Katz does. Though this site is a true content free-for-all, where you can find everything from serialized graphic novels to Portuguese “dark storytelling” to bagel bites recipes, a microcosm of the old Internet where the randomness of being able to hop from Bigfoot to Buddhism is a key part of the free vibe, Katz believes he’s detected a malicious pattern. He aims to put a stop to it, by deplatforming Substack contributors he doesn’t like. A group letter is being organized, demanding action, following Katz’s stern argument in the Atlantic, “Substack Has a Nazi Problem.”

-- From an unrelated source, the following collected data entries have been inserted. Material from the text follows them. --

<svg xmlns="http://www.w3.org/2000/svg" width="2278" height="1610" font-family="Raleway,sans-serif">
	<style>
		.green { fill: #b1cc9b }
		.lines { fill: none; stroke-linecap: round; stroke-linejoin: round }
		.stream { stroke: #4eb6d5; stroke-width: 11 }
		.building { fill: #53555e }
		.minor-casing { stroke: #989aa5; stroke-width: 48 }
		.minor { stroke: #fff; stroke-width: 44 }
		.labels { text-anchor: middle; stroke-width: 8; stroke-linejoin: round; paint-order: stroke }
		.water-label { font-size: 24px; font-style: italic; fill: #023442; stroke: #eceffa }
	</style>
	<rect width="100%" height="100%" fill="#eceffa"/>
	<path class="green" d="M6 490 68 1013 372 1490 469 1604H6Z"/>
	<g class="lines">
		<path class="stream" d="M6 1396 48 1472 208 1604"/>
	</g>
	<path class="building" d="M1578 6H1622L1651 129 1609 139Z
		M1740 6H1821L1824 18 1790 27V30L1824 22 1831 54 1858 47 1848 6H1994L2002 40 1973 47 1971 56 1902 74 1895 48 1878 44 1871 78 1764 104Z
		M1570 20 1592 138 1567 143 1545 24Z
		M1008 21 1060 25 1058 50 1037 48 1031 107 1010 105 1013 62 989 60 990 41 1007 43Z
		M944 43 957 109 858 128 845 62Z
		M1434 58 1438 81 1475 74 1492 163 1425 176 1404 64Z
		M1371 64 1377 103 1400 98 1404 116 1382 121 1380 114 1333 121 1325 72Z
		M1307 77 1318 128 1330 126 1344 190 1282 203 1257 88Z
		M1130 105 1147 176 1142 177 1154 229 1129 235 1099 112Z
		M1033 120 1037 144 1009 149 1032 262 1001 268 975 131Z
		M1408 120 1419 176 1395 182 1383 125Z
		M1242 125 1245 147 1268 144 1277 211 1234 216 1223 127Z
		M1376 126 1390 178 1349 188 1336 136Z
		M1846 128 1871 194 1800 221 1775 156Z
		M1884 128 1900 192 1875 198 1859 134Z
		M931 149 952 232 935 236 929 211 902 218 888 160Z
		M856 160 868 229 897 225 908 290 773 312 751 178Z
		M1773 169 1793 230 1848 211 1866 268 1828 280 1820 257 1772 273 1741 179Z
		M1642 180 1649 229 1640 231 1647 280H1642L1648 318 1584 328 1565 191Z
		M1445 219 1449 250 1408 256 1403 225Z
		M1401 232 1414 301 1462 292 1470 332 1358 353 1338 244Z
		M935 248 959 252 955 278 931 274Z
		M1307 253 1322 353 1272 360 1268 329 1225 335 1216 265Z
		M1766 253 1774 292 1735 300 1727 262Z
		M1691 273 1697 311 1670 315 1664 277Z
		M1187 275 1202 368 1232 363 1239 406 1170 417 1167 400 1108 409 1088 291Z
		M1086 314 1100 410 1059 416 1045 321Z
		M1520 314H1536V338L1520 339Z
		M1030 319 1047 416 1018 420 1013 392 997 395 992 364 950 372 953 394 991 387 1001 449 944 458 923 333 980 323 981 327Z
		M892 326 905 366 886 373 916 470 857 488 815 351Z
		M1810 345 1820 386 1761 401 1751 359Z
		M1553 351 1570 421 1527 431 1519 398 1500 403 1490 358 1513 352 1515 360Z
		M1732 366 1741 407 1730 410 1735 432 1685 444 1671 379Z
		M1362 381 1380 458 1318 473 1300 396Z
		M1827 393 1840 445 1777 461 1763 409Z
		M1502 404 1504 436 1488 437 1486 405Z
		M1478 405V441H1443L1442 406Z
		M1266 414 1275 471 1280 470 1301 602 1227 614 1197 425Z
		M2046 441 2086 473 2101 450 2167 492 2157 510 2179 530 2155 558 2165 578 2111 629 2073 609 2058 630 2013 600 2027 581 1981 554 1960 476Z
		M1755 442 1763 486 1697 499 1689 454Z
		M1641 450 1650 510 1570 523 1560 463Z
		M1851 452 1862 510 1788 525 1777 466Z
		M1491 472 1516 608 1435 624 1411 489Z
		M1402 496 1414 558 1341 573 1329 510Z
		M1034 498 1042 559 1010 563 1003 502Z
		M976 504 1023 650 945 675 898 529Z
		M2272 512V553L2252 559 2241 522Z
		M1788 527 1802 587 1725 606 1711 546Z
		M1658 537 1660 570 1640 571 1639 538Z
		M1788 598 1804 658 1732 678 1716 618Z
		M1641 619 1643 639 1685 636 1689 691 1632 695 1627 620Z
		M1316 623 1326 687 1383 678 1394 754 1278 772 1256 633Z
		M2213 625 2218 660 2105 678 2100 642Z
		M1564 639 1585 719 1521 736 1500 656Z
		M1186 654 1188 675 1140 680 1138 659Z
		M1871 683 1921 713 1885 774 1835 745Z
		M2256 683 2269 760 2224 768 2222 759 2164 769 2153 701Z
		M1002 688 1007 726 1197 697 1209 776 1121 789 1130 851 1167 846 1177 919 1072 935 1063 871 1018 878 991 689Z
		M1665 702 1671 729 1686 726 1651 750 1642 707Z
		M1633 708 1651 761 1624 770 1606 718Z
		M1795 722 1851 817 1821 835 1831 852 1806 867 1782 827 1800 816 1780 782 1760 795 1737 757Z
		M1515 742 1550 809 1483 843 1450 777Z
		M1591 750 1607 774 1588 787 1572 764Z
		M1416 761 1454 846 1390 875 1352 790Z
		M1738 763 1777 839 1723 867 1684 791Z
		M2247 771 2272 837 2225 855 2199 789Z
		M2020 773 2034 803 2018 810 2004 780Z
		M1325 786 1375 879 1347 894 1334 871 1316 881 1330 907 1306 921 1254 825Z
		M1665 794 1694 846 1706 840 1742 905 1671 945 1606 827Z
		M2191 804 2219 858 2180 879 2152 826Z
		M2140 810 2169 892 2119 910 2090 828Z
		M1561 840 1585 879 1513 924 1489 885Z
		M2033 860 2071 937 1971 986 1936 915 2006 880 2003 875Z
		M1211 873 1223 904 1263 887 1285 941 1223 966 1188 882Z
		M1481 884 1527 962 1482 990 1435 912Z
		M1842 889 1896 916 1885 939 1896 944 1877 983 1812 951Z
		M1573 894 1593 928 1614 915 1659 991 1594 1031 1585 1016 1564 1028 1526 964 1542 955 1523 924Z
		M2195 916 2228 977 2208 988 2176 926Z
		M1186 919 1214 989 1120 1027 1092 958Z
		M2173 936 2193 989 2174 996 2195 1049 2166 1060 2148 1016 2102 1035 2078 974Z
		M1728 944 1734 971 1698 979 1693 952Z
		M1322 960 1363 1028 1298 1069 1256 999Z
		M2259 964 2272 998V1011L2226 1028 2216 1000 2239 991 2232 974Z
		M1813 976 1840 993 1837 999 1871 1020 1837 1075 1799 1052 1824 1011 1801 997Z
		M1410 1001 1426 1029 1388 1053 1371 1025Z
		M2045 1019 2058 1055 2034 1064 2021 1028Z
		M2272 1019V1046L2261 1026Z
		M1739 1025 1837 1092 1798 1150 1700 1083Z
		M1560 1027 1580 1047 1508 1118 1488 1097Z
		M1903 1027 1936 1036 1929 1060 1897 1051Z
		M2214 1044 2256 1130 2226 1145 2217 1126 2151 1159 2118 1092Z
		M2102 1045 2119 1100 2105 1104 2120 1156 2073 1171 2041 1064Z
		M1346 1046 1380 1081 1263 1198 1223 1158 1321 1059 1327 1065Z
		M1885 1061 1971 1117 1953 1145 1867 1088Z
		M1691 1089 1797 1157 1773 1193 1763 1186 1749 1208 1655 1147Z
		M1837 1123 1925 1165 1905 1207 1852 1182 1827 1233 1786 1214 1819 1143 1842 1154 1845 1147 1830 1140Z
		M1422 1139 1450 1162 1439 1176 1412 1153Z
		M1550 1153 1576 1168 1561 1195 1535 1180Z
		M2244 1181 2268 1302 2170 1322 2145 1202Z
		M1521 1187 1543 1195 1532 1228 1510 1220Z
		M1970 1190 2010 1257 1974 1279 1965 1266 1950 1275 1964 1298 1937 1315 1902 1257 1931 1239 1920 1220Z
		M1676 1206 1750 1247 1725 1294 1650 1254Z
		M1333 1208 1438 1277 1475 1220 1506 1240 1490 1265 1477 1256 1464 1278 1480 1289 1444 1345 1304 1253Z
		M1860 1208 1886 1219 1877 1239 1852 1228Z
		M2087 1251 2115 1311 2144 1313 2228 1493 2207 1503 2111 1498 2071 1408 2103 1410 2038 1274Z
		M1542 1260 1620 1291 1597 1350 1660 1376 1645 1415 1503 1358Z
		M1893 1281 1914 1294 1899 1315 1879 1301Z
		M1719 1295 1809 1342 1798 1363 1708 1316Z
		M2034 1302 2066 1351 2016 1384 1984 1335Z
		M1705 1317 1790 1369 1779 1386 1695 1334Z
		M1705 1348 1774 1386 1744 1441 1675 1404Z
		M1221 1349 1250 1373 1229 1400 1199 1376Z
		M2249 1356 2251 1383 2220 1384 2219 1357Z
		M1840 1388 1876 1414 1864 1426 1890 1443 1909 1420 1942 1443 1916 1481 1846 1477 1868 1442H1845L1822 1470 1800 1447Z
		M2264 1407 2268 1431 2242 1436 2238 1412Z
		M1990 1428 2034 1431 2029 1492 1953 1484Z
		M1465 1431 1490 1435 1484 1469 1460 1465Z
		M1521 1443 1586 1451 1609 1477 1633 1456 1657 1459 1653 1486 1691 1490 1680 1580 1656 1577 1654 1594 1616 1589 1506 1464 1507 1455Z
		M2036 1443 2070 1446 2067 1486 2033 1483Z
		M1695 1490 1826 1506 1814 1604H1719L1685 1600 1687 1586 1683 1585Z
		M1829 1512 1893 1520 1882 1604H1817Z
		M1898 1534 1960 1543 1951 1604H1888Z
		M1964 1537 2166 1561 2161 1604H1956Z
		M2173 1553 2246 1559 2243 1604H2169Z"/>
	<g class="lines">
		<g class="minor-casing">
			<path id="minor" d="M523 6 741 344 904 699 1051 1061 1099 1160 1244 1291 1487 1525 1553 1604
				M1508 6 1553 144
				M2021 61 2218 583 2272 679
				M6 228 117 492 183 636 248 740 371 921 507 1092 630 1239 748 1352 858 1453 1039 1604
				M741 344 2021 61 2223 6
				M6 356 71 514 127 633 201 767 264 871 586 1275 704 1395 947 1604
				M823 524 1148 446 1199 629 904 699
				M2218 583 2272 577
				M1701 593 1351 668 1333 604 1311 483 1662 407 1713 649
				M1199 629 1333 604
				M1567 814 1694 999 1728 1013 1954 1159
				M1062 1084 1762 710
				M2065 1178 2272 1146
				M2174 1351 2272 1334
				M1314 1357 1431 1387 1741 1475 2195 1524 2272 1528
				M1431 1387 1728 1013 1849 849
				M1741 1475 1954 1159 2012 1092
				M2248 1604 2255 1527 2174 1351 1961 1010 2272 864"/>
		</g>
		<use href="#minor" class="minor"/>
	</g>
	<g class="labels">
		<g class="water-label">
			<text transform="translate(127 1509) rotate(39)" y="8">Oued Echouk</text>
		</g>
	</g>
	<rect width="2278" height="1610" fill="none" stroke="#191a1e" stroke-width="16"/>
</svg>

As an aside: a big reason people read Substack is because of the terribleness of magazines like The Atlantic, which is edited by a guy, Jeffrey Goldberg, who won a pile of awards for blowing the WMD story in spectacular fashion for years on end, making him a walking, talking symbol of the failing-upward dynamic in corporate media. If that magazine wants people to read Substack less, it might consider not filling its pages with exposés about the Alfa Server fantasies or plaintive defenses of the Steele dossier or other transparent propaganda, instead of demanding deplatforming here.